[抽出テキスト]:
* * *
河野広道博士についての二題…発掘,研究への気構え&「人送り(食人)」伝承について

https://tekkenoyaji.hatenablog.com/entry/2020/12/06/174150

関連項はここになる。
全く関係ない内容を学ぼうと入手した論文集なのだが、たまたま二件SNS上で気になる事があり、それについての記載があったので紹介してみたい。
河野広道博士は、昆虫学、考古学、アイノ民俗学の研究者。
北海道の歴史学創成期から活動された方。
筆者的には支持する研究者を持たぬので、細かい所全てを知る訳でもない。
詳しくはそれぞれ調べて戴きたい。


①発掘,研究への気構え…
https://tekkenoyaji.hatenablog.com/entry/2021/04/08/204335
河野博士は、後藤寿一博士らと江別,恵庭古墳群らを発掘した人物である事は紹介済み。
実は、SNS上で江別古墳群や江別チャシの現状を見せて戴いた。
都市開発で、発掘当時の片鱗は既に見えない。
そんな時にこの記事を見つけた。
河野広道博士没後二十年記念論文集からの一節。

「この時、先生はいろいろな発言をしたが、私の印象にのこるのは次のようなことであった。すなわち、遺跡の発掘は遺跡の破壊である。一度こわされた遺跡はいかにしても原型に復することはできないのだから、発掘-調査は破壊を代償としてなおかつ十分な価値あるものでなければならないはずである。それでは北海道における発掘-調査の現状はどうだろうか。先生は自問し眉間に細いしわをよせつつ、眼鏡の下で大きい目をふるわせるのであった。そして「発掘は正しいことをつかむものでなければならない。そこには唯一の正しいことしかないはずで、一つの事象の中で裏と表のあるようなことはけしてない。」と云いきるのであった。先生のこの考え方は研究の態度でもあったし、生活の言動でもあったように思う。」
* * *
[提供された行]:
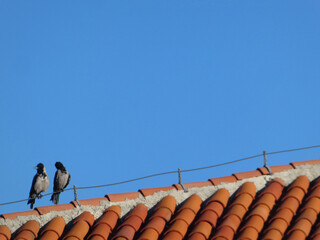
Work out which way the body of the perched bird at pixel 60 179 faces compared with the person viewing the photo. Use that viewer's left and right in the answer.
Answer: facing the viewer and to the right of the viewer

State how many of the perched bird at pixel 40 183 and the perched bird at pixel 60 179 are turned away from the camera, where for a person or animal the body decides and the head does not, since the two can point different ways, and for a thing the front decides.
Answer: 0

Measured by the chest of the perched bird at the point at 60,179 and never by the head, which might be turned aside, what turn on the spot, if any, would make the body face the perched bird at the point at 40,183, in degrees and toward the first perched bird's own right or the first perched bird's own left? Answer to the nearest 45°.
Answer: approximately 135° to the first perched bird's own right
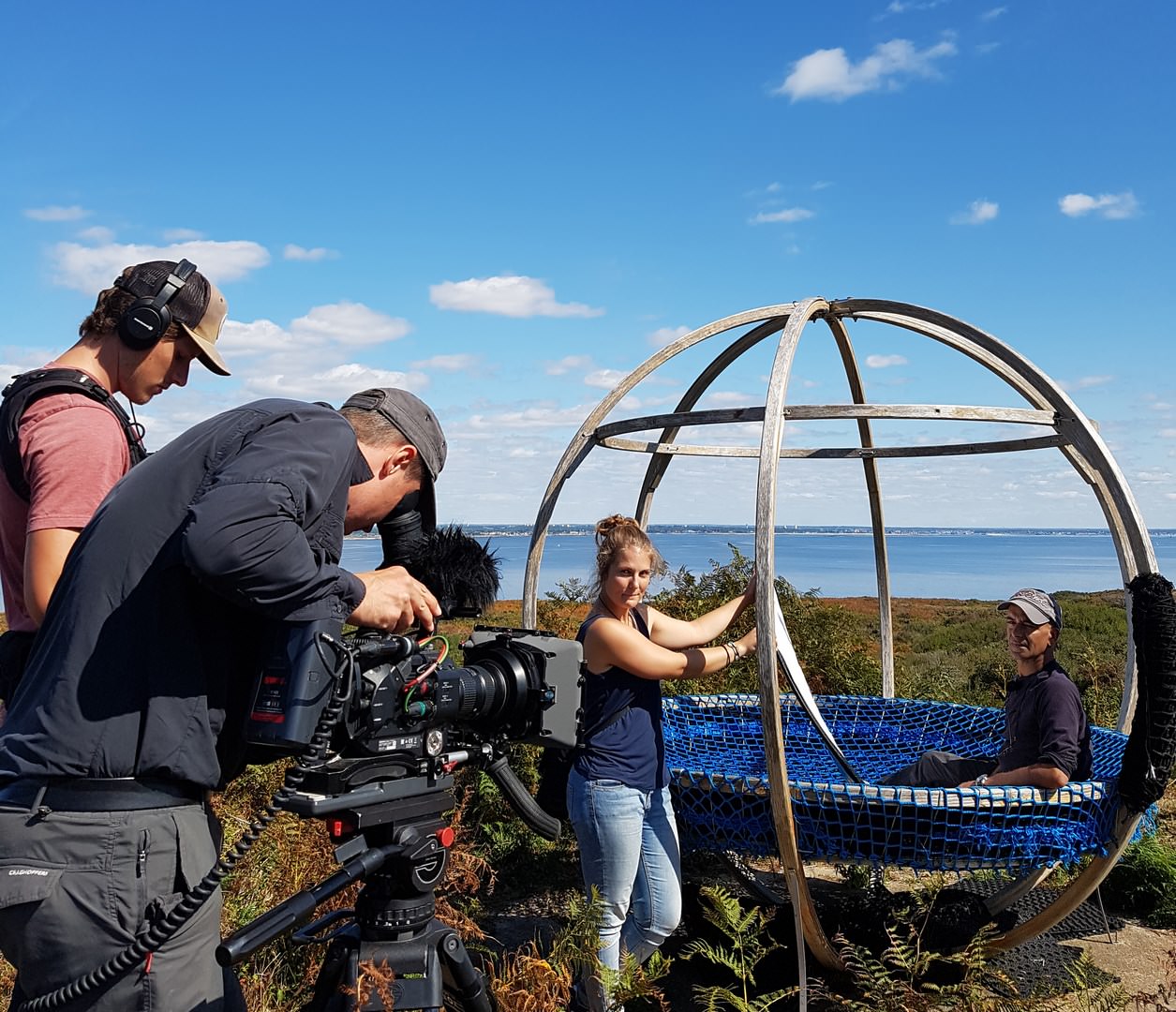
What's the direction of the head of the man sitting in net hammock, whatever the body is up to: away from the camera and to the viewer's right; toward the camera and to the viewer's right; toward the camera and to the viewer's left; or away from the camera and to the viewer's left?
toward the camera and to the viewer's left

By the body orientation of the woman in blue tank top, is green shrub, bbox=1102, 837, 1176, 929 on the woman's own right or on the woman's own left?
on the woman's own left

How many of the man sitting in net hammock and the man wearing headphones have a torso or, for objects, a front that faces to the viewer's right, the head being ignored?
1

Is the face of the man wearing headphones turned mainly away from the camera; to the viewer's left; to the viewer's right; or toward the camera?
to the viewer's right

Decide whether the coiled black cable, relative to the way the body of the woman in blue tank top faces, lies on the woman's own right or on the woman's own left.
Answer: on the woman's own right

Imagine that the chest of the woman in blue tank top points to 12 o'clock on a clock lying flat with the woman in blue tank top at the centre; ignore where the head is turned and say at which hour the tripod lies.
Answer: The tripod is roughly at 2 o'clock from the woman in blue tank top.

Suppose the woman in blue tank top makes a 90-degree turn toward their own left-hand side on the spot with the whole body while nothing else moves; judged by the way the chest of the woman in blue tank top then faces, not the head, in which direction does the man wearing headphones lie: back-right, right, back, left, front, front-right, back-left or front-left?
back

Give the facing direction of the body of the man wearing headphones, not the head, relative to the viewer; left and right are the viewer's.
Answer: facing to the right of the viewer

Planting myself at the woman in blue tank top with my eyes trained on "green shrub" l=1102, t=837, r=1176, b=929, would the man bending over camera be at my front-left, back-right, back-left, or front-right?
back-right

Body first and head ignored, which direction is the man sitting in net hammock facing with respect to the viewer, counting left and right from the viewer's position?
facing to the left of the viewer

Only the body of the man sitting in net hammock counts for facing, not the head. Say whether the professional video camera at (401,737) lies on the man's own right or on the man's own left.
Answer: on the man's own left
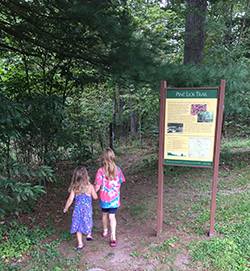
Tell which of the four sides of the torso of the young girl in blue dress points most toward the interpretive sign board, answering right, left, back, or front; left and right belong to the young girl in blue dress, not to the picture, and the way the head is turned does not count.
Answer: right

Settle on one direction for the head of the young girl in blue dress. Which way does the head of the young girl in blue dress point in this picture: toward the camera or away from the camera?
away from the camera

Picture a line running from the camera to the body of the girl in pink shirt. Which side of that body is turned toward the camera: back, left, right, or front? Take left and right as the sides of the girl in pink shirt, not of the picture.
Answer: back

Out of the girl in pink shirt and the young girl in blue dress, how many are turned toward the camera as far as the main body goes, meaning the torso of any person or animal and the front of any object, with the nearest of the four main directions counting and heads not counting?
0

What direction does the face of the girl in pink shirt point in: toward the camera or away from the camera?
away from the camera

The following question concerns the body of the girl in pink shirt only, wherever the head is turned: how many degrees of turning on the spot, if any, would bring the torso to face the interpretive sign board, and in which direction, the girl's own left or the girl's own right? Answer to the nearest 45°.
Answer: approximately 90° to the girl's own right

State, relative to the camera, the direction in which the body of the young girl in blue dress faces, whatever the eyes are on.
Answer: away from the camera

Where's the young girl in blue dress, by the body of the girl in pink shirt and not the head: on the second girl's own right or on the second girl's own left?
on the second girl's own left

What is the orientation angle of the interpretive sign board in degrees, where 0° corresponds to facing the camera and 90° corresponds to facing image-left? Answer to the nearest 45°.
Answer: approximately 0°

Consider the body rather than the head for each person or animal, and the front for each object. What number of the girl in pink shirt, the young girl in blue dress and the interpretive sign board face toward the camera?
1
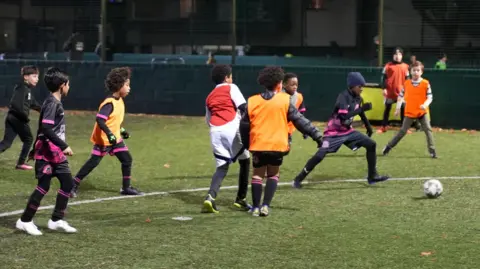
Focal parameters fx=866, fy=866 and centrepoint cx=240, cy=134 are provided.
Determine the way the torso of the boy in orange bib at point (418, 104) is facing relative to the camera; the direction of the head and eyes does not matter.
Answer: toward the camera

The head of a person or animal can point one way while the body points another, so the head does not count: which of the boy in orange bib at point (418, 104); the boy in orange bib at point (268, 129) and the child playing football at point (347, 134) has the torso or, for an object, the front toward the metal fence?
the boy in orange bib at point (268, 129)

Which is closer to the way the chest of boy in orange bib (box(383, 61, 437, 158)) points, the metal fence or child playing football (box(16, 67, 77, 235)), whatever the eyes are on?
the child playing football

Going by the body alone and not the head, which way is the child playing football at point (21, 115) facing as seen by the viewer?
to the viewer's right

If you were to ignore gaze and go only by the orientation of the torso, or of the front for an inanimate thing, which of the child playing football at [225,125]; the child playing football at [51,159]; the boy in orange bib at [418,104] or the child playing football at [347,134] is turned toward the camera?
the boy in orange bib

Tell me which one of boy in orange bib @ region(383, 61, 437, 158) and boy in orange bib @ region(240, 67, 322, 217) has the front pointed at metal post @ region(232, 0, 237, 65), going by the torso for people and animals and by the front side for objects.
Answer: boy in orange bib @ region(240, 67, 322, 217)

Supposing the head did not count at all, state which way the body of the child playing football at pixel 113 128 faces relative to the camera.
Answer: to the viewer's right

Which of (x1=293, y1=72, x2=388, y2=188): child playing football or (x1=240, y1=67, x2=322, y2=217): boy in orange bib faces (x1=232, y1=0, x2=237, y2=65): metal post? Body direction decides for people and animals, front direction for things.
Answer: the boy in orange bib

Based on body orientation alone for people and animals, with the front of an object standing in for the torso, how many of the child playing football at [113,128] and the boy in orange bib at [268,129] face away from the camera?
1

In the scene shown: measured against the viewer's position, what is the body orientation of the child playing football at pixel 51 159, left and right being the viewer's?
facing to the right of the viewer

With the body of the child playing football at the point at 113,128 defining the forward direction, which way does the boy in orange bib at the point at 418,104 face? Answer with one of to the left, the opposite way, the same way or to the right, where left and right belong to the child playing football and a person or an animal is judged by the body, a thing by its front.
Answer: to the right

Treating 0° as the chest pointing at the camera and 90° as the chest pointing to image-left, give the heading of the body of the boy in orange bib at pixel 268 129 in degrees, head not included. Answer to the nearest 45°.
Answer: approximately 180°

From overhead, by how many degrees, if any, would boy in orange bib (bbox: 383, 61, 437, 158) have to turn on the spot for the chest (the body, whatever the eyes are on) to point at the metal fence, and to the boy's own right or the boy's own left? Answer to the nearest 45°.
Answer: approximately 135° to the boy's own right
* * *
[必要な作業 1]: 抽出テキストの内容を二文で要約してください。
[必要な作業 2]: 抽出テキストのうち、「北海道の歴史学創成期から活動された方。」から「都市開発で、発掘当時の片鱗は既に見えない。」までを、両端も含めてそのまま書き写してください。

[記述回答 1]: 河野広道博士は昆虫学、考古学、アイノ民俗学の研究者で、北海道の歴史学創成期から活動し、後藤寿一博士らと江別、恵庭古墳群などを発掘した人物である。没後二十年記念論文集の一節によれば、博士は遺跡の発掘は遺跡の破壊であるから、発掘-調査は破壊を代償としてもなお十分な価値あるものでなければならず、発掘は正しいことをつかむものでなければならないと語った。

[記述回答 2]:
北海道の歴史学創成期から活動された方。
筆者的には支持する研究者を持たぬので、細かい所全てを知る訳でもない。
詳しくはそれぞれ調べて戴きたい。


①発掘,研究への気構え…
https://tekkenoyaji.hatenablog.com/entry/2021/04/08/204335
河野博士は、後藤寿一博士らと江別,恵庭古墳群らを発掘した人物である事は紹介済み。
実は、SNS上で江別古墳群や江別チャシの現状を見せて戴いた。
都市開発で、発掘当時の片鱗は既に見えない。